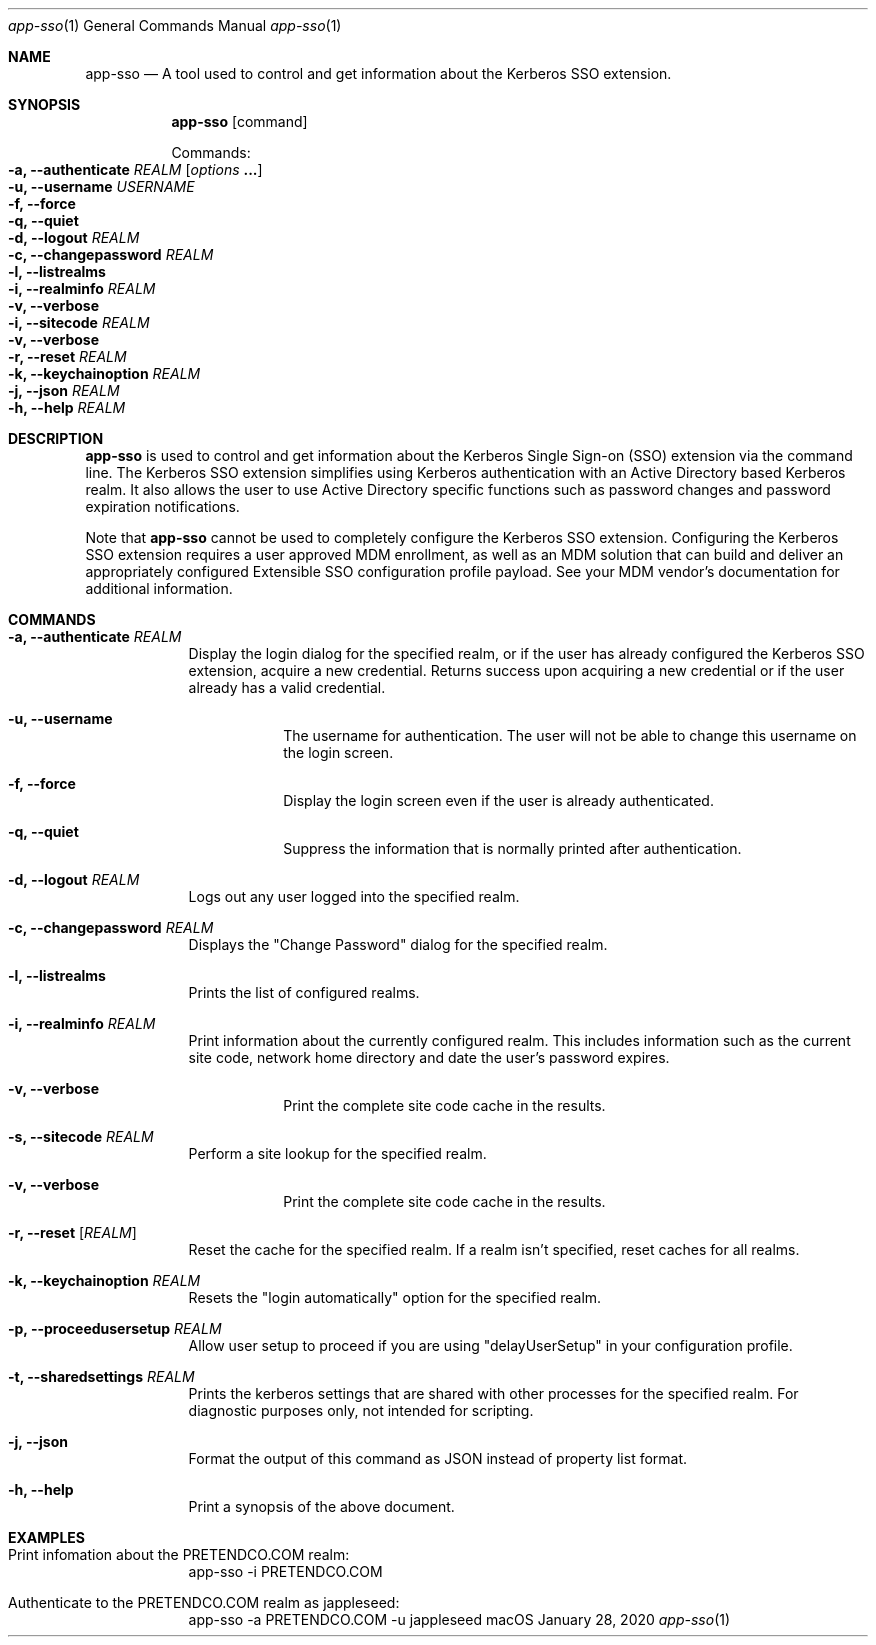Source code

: .Dd January 28, 2020
.Dt app-sso 1
.Os macOS
.Sh NAME
.Nm app-sso
.Nd A tool used to control and get information about the Kerberos SSO extension.
.Sh SYNOPSIS
.Nm
.Op command
.Pp
Commands:
.Bl -inset -compact -offset indent
.It Fl a, Fl Fl authenticate Ar REALM Op Ar options Li "..."
.Bl -inset -compact -offset indent
.It Fl u, Fl Fl username Ar USERNAME
.It Fl f, Fl Fl force
.It Fl q, Fl Fl quiet
.El
.It Fl d, Fl Fl logout Ar REALM
.It Fl c, Fl Fl changepassword Ar REALM
.It Fl l, Fl Fl listrealms
.It Fl i, Fl Fl realminfo Ar REALM
.Bl -inset -compact -offset indent
.It Fl v, Fl Fl verbose
.El
.It Fl i, Fl Fl sitecode Ar REALM
.Bl -inset -compact -offset indent
.It Fl v, Fl Fl verbose
.El
.It Fl r, Fl Fl reset Ar REALM
.It Fl k, Fl Fl keychainoption Ar REALM
.It Fl j, Fl Fl json Ar REALM
.It Fl h, Fl Fl help Ar REALM
.El
.Sh DESCRIPTION
.Nm
is used to control and get information about the Kerberos Single Sign-on (SSO) 
extension via the command line. The Kerberos SSO extension simplifies using Kerberos
authentication with an Active Directory based Kerberos realm. It also allows the
user to use Active Directory specific functions such as password changes and password
expiration notifications.
.Pp
Note that
.Nm
cannot be used to completely configure the Kerberos SSO extension. Configuring
the Kerberos SSO extension requires a user approved MDM enrollment, as well
as an MDM solution that can build and deliver an appropriately configured
Extensible SSO configuration profile payload. See your MDM vendor's
documentation for additional information.
.Pp
.Sh COMMANDS
.Pp
.Bl -tag -width -indent 
.It Fl a, Fl Fl authenticate Ar REALM
Display the login dialog for the specified realm, or if the user has already
configured the Kerberos SSO extension, acquire a new credential. Returns success
upon acquiring a new credential or if the user already has a valid credential.
.Bl -tag -width -indent
.It Fl u, Fl Fl username
The username for authentication. The user will not be able to change this username
on the login screen.
.It Fl f, Fl Fl force
Display the login screen even if the user is already authenticated.
.It Fl q, Fl Fl quiet
Suppress the information that is normally printed after authentication.
.El
.It Fl d, Fl Fl logout Ar REALM
Logs out any user logged into the specified realm.
.It Fl c, Fl Fl changepassword Ar REALM
Displays the "Change Password" dialog for the specified realm.
.It Fl l, Fl Fl listrealms
Prints the list of configured realms.
.It Fl i, Fl Fl realminfo Ar REALM
Print information about the currently configured realm. This includes information
such as the current site code, network home directory and date the user's password expires.
.Bl -tag -width -indent
.It Fl v, Fl Fl verbose
Print the complete site code cache in the results.
.El
.It Fl s, Fl Fl sitecode Ar REALM
Perform a site lookup for the specified realm.
.Bl -tag -width -indent
.It Fl v, Fl Fl verbose
Print the complete site code cache in the results.
.El
.It Fl r, Fl Fl reset Op Ar REALM
Reset the cache for the specified realm. If a realm isn't specified, reset caches
for all realms.
.It Fl k, Fl Fl keychainoption Ar REALM
Resets the "login automatically" option for the specified realm.
.It Fl p, Fl Fl proceedusersetup Ar REALM
Allow user setup to proceed if you are using "delayUserSetup" in your configuration profile.
.It Fl t, Fl Fl sharedsettings Ar REALM
Prints the kerberos settings that are shared with other processes for the specified realm. For diagnostic purposes only, not intended for scripting.
.It Fl j, Fl Fl json
Format the output of this command as JSON instead of property list format.
.It Fl h, Fl Fl help
Print a synopsis of the above document.
.El
.Sh EXAMPLES
.Bl -tag -width -indent
.It Print infomation about the PRETENDCO.COM realm:
app-sso -i PRETENDCO.COM
.It Authenticate to the PRETENDCO.COM realm as jappleseed:
app-sso -a PRETENDCO.COM -u jappleseed
.El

WHAT YOU WILL DO> Output all the material exactly. The pictures are to be left out.

COMPLETED TASK>
Source code

: .Dd January 28, 2020
.Dt app-sso 1
.Os macOS
.Sh NAME
.Nm app-sso
.Nd A tool used to control and get information about the Kerberos SSO extension.
.Sh SYNOPSIS
.Nm
.Op command
.Pp
Commands:
.Bl -inset -compact -offset indent
.It Fl a, Fl Fl authenticate Ar REALM Op Ar options Li "..."
.Bl -inset -compact -offset indent
.It Fl u, Fl Fl username Ar USERNAME
.It Fl f, Fl Fl force
.It Fl q, Fl Fl quiet
.El
.It Fl d, Fl Fl logout Ar REALM
.It Fl c, Fl Fl changepassword Ar REALM
.It Fl l, Fl Fl listrealms
.It Fl i, Fl Fl realminfo Ar REALM
.Bl -inset -compact -offset indent
.It Fl v, Fl Fl verbose
.El
.It Fl i, Fl Fl sitecode Ar REALM
.Bl -inset -compact -offset indent
.It Fl v, Fl Fl verbose
.El
.It Fl r, Fl Fl reset Ar REALM
.It Fl k, Fl Fl keychainoption Ar REALM
.It Fl j, Fl Fl json Ar REALM
.It Fl h, Fl Fl help Ar REALM
.El
.Sh DESCRIPTION
.Nm
is used to control and get information about the Kerberos Single Sign-on (SSO) 
extension via the command line. The Kerberos SSO extension simplifies using Kerberos
authentication with an Active Directory based Kerberos realm. It also allows the
user to use Active Directory specific functions such as password changes and password
expiration notifications.
.Pp
Note that
.Nm
cannot be used to completely configure the Kerberos SSO extension. Configuring
the Kerberos SSO extension requires a user approved MDM enrollment, as well
as an MDM solution that can build and deliver an appropriately configured
Extensible SSO configuration profile payload. See your MDM vendor's
documentation for additional information.
.Pp
.Sh COMMANDS
.Pp
.Bl -tag -width -indent 
.It Fl a, Fl Fl authenticate Ar REALM
Display the login dialog for the specified realm, or if the user has already
configured the Kerberos SSO extension, acquire a new credential. Returns success
upon acquiring a new credential or if the user already has a valid credential.
.Bl -tag -width -indent
.It Fl u, Fl Fl username
The username for authentication. The user will not be able to change this username
on the login screen.
.It Fl f, Fl Fl force
Display the login screen even if the user is already authenticated.
.It Fl q, Fl Fl quiet
Suppress the information that is normally printed after authentication.
.El
.It Fl d, Fl Fl logout Ar REALM
Logs out any user logged into the specified realm.
.It Fl c, Fl Fl changepassword Ar REALM
Displays the "Change Password" dialog for the specified realm.
.It Fl l, Fl Fl listrealms
Prints the list of configured realms.
.It Fl i, Fl Fl realminfo Ar REALM
Print information about the currently configured realm. This includes information
such as the current site code, network home directory and date the user's password expires.
.Bl -tag -width -indent
.It Fl v, Fl Fl verbose
Print the complete site code cache in the results.
.El
.It Fl s, Fl Fl sitecode Ar REALM
Perform a site lookup for the specified realm.
.Bl -tag -width -indent
.It Fl v, Fl Fl verbose
Print the complete site code cache in the results.
.El
.It Fl r, Fl Fl reset Op Ar REALM
Reset the cache for the specified realm. If a realm isn't specified, reset caches
for all realms.
.It Fl k, Fl Fl keychainoption Ar REALM
Resets the "login automatically" option for the specified realm.
.It Fl p, Fl Fl proceedusersetup Ar REALM
Allow user setup to proceed if you are using "delayUserSetup" in your configuration profile.
.It Fl t, Fl Fl sharedsettings Ar REALM
Prints the kerberos settings that are shared with other processes for the specified realm. For diagnostic purposes only, not intended for scripting.
.It Fl j, Fl Fl json
Format the output of this command as JSON instead of property list format.
.It Fl h, Fl Fl help
Print a synopsis of the above document.
.El
.Sh EXAMPLES
.Bl -tag -width -indent
.It Print infomation about the PRETENDCO.COM realm:
app-sso -i PRETENDCO.COM
.It Authenticate to the PRETENDCO.COM realm as jappleseed:
app-sso -a PRETENDCO.COM -u jappleseed
.El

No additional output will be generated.